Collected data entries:
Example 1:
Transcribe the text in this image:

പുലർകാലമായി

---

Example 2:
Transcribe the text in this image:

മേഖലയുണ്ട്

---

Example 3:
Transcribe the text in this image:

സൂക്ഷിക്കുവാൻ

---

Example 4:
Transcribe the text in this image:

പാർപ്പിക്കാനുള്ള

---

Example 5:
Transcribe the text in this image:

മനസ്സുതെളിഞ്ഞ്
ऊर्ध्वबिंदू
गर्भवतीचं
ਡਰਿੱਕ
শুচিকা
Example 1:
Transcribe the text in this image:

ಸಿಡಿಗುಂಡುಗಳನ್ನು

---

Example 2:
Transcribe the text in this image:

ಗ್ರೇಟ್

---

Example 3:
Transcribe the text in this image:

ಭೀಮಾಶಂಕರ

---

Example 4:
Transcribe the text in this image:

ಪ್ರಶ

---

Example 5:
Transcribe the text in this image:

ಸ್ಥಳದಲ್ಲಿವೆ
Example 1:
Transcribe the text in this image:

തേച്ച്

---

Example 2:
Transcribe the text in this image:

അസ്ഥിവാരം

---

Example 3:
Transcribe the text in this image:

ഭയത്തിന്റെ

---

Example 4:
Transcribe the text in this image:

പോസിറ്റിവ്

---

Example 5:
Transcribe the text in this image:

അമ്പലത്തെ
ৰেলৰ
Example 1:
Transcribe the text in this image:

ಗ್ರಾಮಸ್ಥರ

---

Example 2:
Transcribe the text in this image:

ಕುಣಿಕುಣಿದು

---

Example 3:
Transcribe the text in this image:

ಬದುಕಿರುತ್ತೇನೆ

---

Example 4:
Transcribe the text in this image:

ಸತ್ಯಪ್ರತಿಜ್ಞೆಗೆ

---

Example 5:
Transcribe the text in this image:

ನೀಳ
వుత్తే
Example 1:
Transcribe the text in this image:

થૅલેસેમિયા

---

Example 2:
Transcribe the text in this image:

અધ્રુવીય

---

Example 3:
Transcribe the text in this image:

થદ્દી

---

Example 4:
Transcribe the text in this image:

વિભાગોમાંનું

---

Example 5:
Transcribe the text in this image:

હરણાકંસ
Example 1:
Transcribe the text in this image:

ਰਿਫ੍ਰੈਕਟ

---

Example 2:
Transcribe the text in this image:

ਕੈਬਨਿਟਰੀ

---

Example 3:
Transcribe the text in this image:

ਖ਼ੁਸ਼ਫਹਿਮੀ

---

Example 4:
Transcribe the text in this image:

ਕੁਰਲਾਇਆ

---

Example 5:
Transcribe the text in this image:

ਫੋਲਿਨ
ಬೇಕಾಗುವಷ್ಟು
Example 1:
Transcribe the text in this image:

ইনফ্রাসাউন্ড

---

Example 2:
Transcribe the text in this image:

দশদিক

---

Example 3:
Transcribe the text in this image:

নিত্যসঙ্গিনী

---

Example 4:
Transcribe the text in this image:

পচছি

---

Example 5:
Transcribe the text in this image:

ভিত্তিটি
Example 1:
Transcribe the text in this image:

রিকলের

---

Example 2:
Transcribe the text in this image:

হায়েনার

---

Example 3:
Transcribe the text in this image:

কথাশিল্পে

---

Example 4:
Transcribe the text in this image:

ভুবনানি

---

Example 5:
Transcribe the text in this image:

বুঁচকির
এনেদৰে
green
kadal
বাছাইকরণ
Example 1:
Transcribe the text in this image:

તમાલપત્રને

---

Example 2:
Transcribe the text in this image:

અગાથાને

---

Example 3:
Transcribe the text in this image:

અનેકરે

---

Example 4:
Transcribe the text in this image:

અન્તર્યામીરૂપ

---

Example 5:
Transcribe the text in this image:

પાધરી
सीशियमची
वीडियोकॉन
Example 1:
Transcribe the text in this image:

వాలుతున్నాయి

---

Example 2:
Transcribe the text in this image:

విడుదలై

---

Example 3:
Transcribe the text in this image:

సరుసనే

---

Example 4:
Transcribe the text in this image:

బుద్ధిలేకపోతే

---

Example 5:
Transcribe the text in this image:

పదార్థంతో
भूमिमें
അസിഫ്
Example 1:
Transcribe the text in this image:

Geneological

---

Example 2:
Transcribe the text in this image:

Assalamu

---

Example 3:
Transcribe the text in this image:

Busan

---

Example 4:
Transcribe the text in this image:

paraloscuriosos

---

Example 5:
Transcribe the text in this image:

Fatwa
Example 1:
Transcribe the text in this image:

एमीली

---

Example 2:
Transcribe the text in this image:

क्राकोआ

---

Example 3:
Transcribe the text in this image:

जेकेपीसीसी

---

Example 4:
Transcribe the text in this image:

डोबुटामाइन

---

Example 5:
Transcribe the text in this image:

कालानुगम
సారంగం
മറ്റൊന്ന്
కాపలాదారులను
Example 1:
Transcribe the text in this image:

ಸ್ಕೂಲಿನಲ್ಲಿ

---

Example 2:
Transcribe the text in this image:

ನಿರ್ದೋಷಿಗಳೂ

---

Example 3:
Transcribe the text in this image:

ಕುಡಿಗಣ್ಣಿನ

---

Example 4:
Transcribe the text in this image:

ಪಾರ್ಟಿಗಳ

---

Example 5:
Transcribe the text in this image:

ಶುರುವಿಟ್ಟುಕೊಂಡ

Directions for this task
Provide an exact transcription of every entry above.

Solution to the exercise
Example 1:
Transcribe the text in this image:

പുലർകാലമായി

---

Example 2:
Transcribe the text in this image:

മേഖലയുണ്ട്

---

Example 3:
Transcribe the text in this image:

സൂക്ഷിക്കുവാൻ

---

Example 4:
Transcribe the text in this image:

പാർപ്പിക്കാനുള്ള

---

Example 5:
Transcribe the text in this image:

മനസ്സുതെളിഞ്ഞ്
ऊर्ध्वबिंदू
गर्भवतीचं
ਡਰਿੱਕ
শুচিকা
Example 1:
Transcribe the text in this image:

ಸಿಡಿಗುಂಡುಗಳನ್ನು

---

Example 2:
Transcribe the text in this image:

ಗ್ರೇಟ್

---

Example 3:
Transcribe the text in this image:

ಭೀಮಾಶಂಕರ

---

Example 4:
Transcribe the text in this image:

ಪ್ರಶ

---

Example 5:
Transcribe the text in this image:

ಸ್ಥಳದಲ್ಲಿವೆ
Example 1:
Transcribe the text in this image:

തേച്ച്

---

Example 2:
Transcribe the text in this image:

അസ്ഥിവാരം

---

Example 3:
Transcribe the text in this image:

ഭയത്തിന്റെ

---

Example 4:
Transcribe the text in this image:

പോസിറ്റിവ്

---

Example 5:
Transcribe the text in this image:

അമ്പലത്തെ
ৰেলৰ
Example 1:
Transcribe the text in this image:

ಗ್ರಾಮಸ್ಥರ

---

Example 2:
Transcribe the text in this image:

ಕುಣಿಕುಣಿದು

---

Example 3:
Transcribe the text in this image:

ಬದುಕಿರುತ್ತೇನೆ

---

Example 4:
Transcribe the text in this image:

ಸತ್ಯಪ್ರತಿಜ್ಞೆಗೆ

---

Example 5:
Transcribe the text in this image:

ನೀಳ
వుత్తే
Example 1:
Transcribe the text in this image:

થૅલેસેમિયા

---

Example 2:
Transcribe the text in this image:

અધ્રુવીય

---

Example 3:
Transcribe the text in this image:

થદ્દી

---

Example 4:
Transcribe the text in this image:

વિભાગોમાંનું

---

Example 5:
Transcribe the text in this image:

હરણાકંસ
Example 1:
Transcribe the text in this image:

ਰਿਫ੍ਰੈਕਟ

---

Example 2:
Transcribe the text in this image:

ਕੈਬਨਿਟਰੀ

---

Example 3:
Transcribe the text in this image:

ਖ਼ੁਸ਼ਫਹਿਮੀ

---

Example 4:
Transcribe the text in this image:

ਕੁਰਲਾਇਆ

---

Example 5:
Transcribe the text in this image:

ਫੋਲਿਨ
ಬೇಕಾಗುವಷ್ಟು
Example 1:
Transcribe the text in this image:

ইনফ্রাসাউন্ড

---

Example 2:
Transcribe the text in this image:

দশদিক

---

Example 3:
Transcribe the text in this image:

নিত্যসঙ্গিনী

---

Example 4:
Transcribe the text in this image:

পচছি

---

Example 5:
Transcribe the text in this image:

ভিত্তিটি
Example 1:
Transcribe the text in this image:

রিকলের

---

Example 2:
Transcribe the text in this image:

হায়েনার

---

Example 3:
Transcribe the text in this image:

কথাশিল্পে

---

Example 4:
Transcribe the text in this image:

ভুবনানি

---

Example 5:
Transcribe the text in this image:

বুঁচকির
এনেদৰে
green
kadal
বাছাইকরণ
Example 1:
Transcribe the text in this image:

તમાલપત્રને

---

Example 2:
Transcribe the text in this image:

અગાથાને

---

Example 3:
Transcribe the text in this image:

અનેકરે

---

Example 4:
Transcribe the text in this image:

અન્તર્યામીરૂપ

---

Example 5:
Transcribe the text in this image:

પાધરી
सीशियमची
वीडियोकॉन
Example 1:
Transcribe the text in this image:

వాలుతున్నాయి

---

Example 2:
Transcribe the text in this image:

విడుదలై

---

Example 3:
Transcribe the text in this image:

సరుసనే

---

Example 4:
Transcribe the text in this image:

బుద్ధిలేకపోతే

---

Example 5:
Transcribe the text in this image:

పదార్థంతో
भूमिमें
അസിഫ്
Example 1:
Transcribe the text in this image:

Geneological

---

Example 2:
Transcribe the text in this image:

Assalamu

---

Example 3:
Transcribe the text in this image:

Busan

---

Example 4:
Transcribe the text in this image:

paraloscuriosos

---

Example 5:
Transcribe the text in this image:

Fatwa
Example 1:
Transcribe the text in this image:

एमीली

---

Example 2:
Transcribe the text in this image:

क्राकोआ

---

Example 3:
Transcribe the text in this image:

जेकेपीसीसी

---

Example 4:
Transcribe the text in this image:

डोबुटामाइन

---

Example 5:
Transcribe the text in this image:

कालानुगम
సారంగం
മറ്റൊന്ന്
కాపలాదారులను
Example 1:
Transcribe the text in this image:

ಸ್ಕೂಲಿನಲ್ಲಿ

---

Example 2:
Transcribe the text in this image:

ನಿರ್ದೋಷಿಗಳೂ

---

Example 3:
Transcribe the text in this image:

ಕುಡಿಗಣ್ಣಿನ

---

Example 4:
Transcribe the text in this image:

ಪಾರ್ಟಿಗಳ

---

Example 5:
Transcribe the text in this image:

ಶುರುವಿಟ್ಟುಕೊಂಡ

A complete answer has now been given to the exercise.